Today, ACCC's membership includes more than 750 cancer programs, 250 physician-group practices, and thousands of physicians, nurses, pharmacists, and administrators. With such a broad membership, the mission of ACCC is to ensure quality cancer care by offering excellent educational resources and effective advocacy to the cancer-provider community on both the state and national levels.
The two annual national membership meetings each year are ACCC's premier educational offerings. The national meetings are supplemented with more than 20 regional reimbursement meetings each year; an award-winning journal, Oncology Issues; and an award-winning Web site, http://www.accc-cancer.org.
In addition, ACCC's Center for Provider Education offers timely and practical education for both hospitals and physician practices on issues such as integrating new technology, strategic planning, and financial and programmatic analysis.
ACCC is well positioned, because of the broad cross section of its membership, to advocate for hospital-based cancer programs and the physicians who practice in this setting. ACCC has had several successes in which it has played a pivotal role: securing Medicare funding for hospice care, working with the National Cancer Institute (NCI) to bring clinical trials to community hospitals and national and state legislation on off-label drug use, and several key provisions of the Medicare Modernization Act of 2003 (MMA). These provisions included increased reimbursement for certain cancer therapies administered in the hospital setting, coding changes that allowed the adoption of new therapies, and simplification of some of the pre-MMA coding and reporting requirements.

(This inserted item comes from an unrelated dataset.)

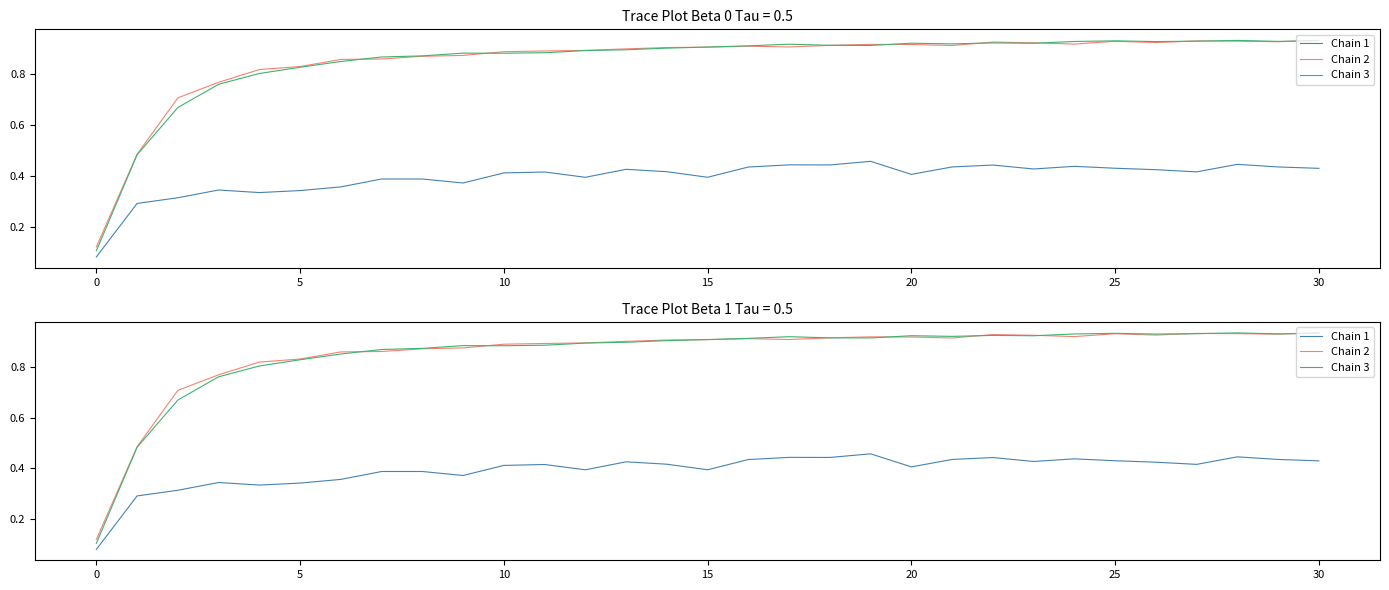

The value of Chain 1 at 12 is 0.4. True or false?

True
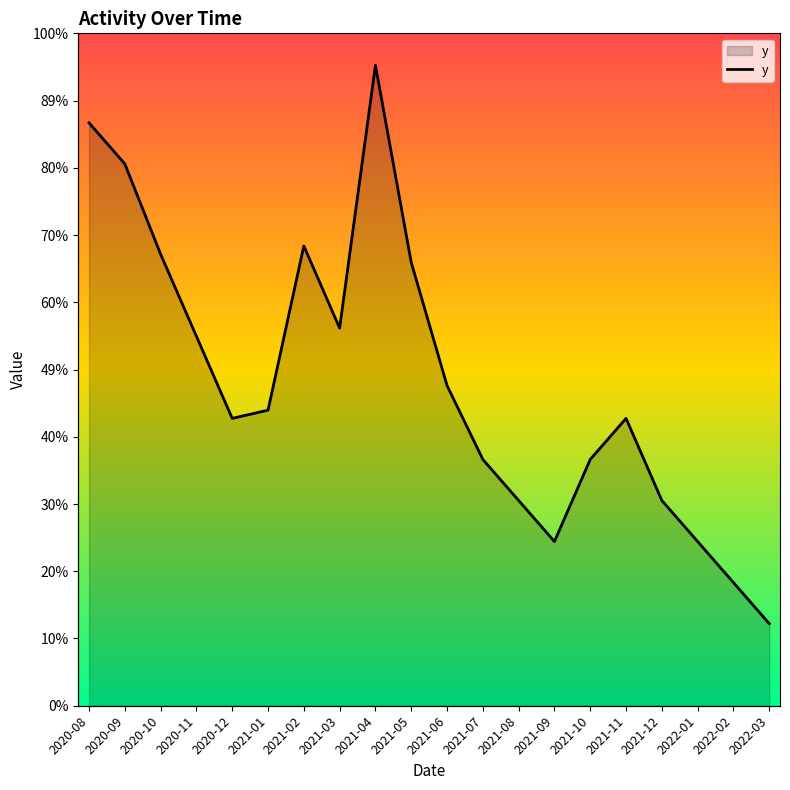

Where is the data nearest to the value 264?

2020-11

Having a multidisciplinary membership requires strong coordination with the various professional societies of our membership. For years, ACCC has looked to ASCO for leadership on issues like physician-office reimbursement, clinical trials support, and quality-care initiatives.

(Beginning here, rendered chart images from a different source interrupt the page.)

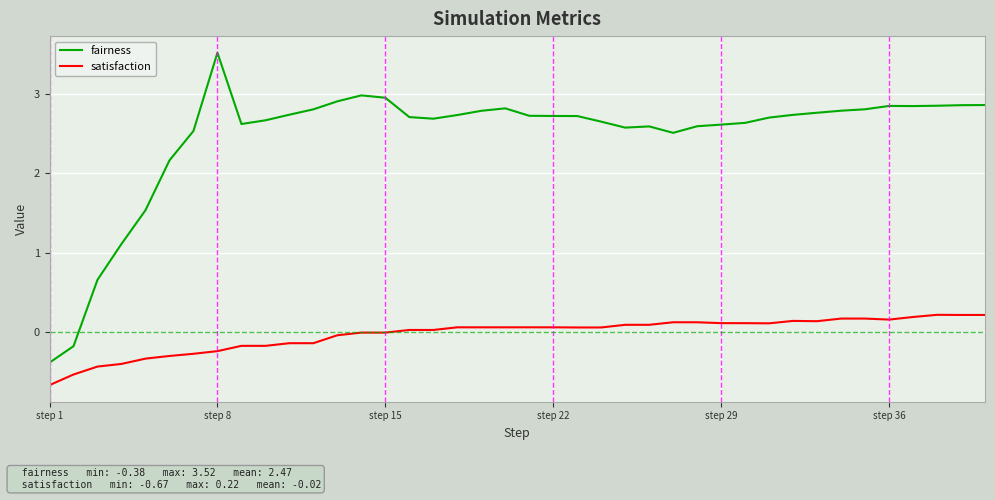

True or false: fairness and satisfaction cross at least once.

False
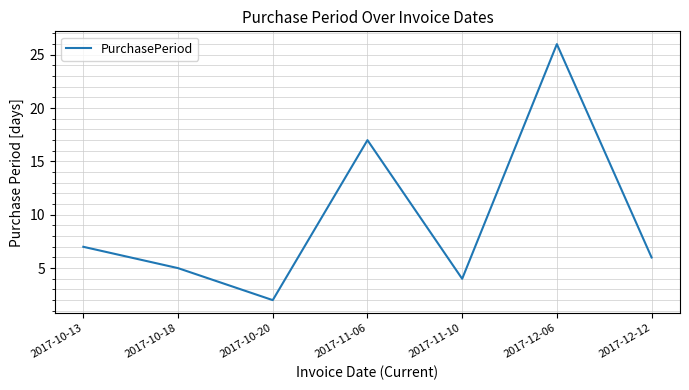

What is the sum of all values?

67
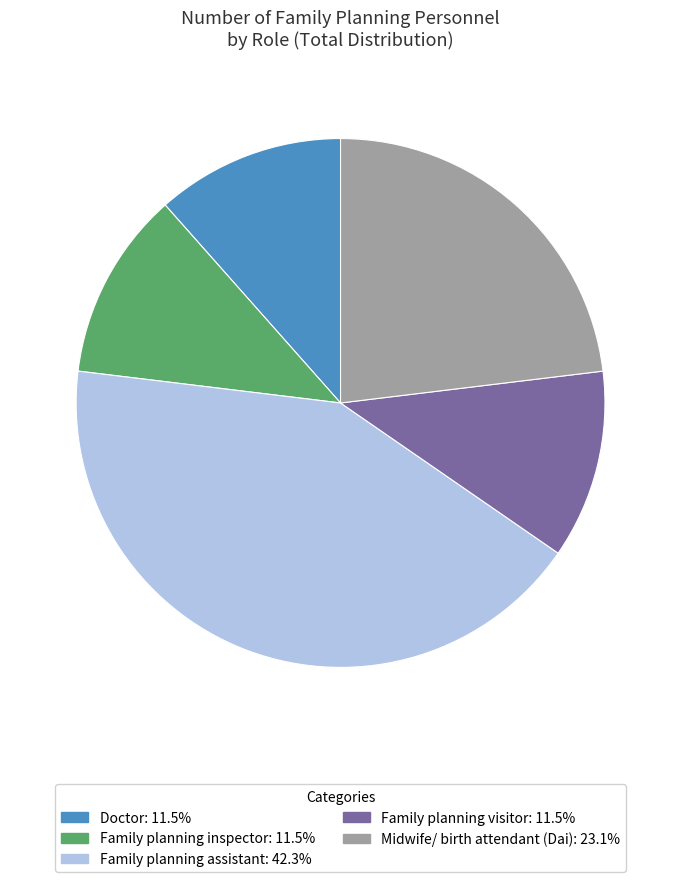

Is there a majority slice in this chart?

No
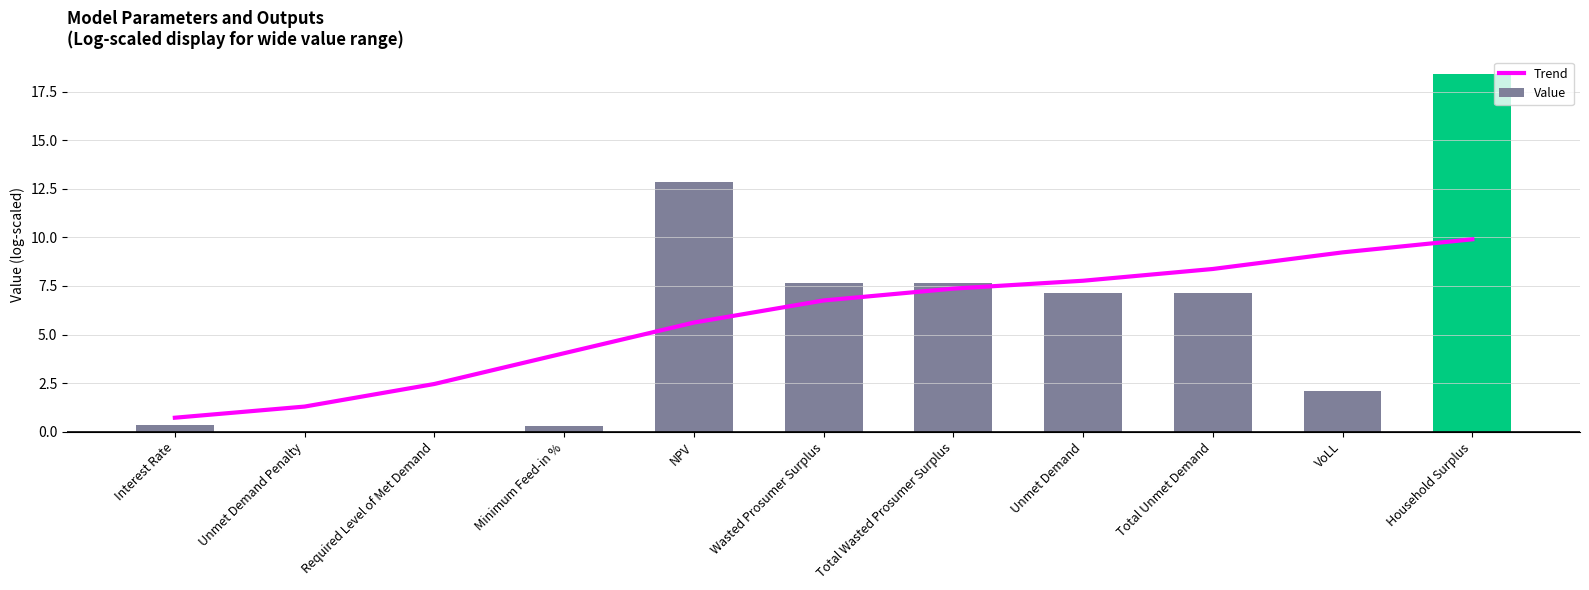

What is the sum of all Value values?

63.5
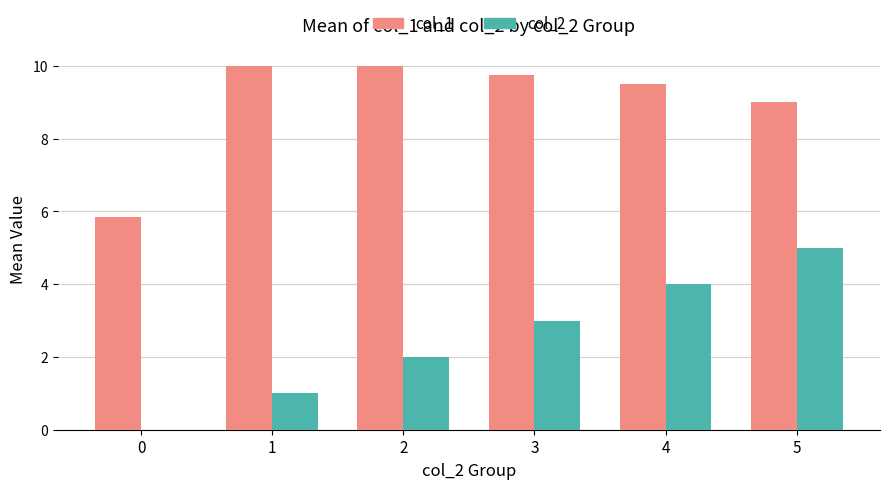

What is the spread (max minus min) of values at 4?

5.5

Currently, the two organizations are working together on a meeting for state society leaders in the winter. At this 2-day meeting, state society presidents and members of ASCO's Clinical Practice Committee and ACCC's Government Affairs Committee will hear about the latest regulatory and legislative changes affecting cancer care delivery and receive an update from policy makers in both the public and private sectors. The forum will also provide attendees with the opportunity to network with and learn from other state societies, as well as an opportunity to voice their unique needs and concerns.
At the same time, ACCC has worked closely with ASCO and the American Society of Hematology (ASH) on issues relating to the off-label use of drugs. ACCC, ASCO, and ASH have reached out to the two deemed compendia to help them improve their review processes and speed information to physicians, providers, and third-party payers.

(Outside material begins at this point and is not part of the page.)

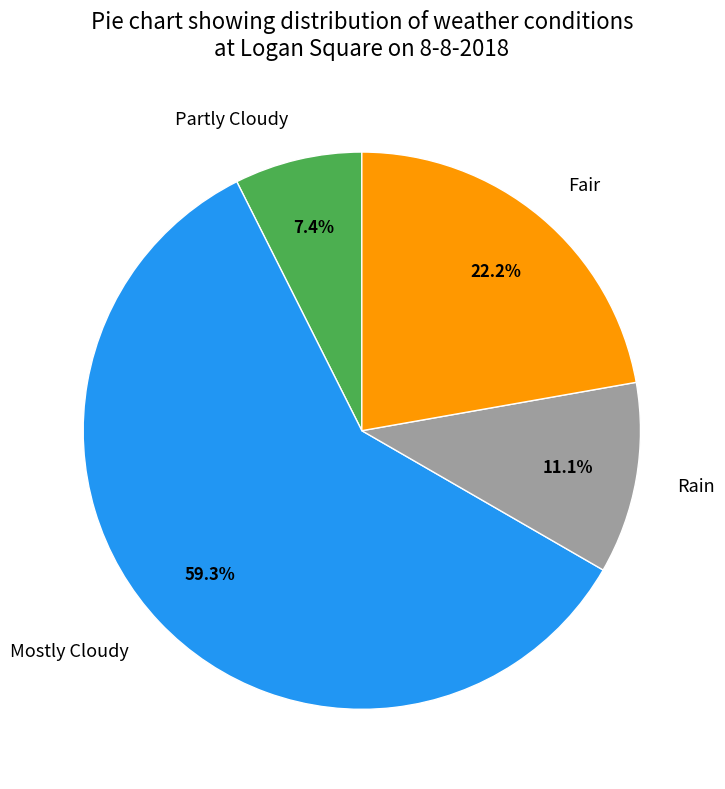

How many slices are in this pie chart?

4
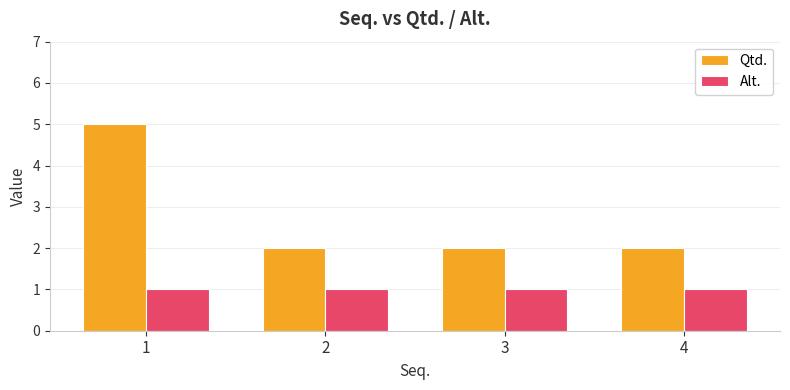

Rank the series by their average value, from highest to lowest.

Qtd., Alt.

With monumental changes looming—average sales price in the hospital setting, the Part D drug benefit, and the competitive acquisition program—ACCC, ASCO, and their partners will continue to work closely to ensure that our nation's providers have the tools and resources they need to provide quality cancer care to their patients. As the new executive director at ACCC, I am committed and looking forward to working with the ASCO leadership and its members.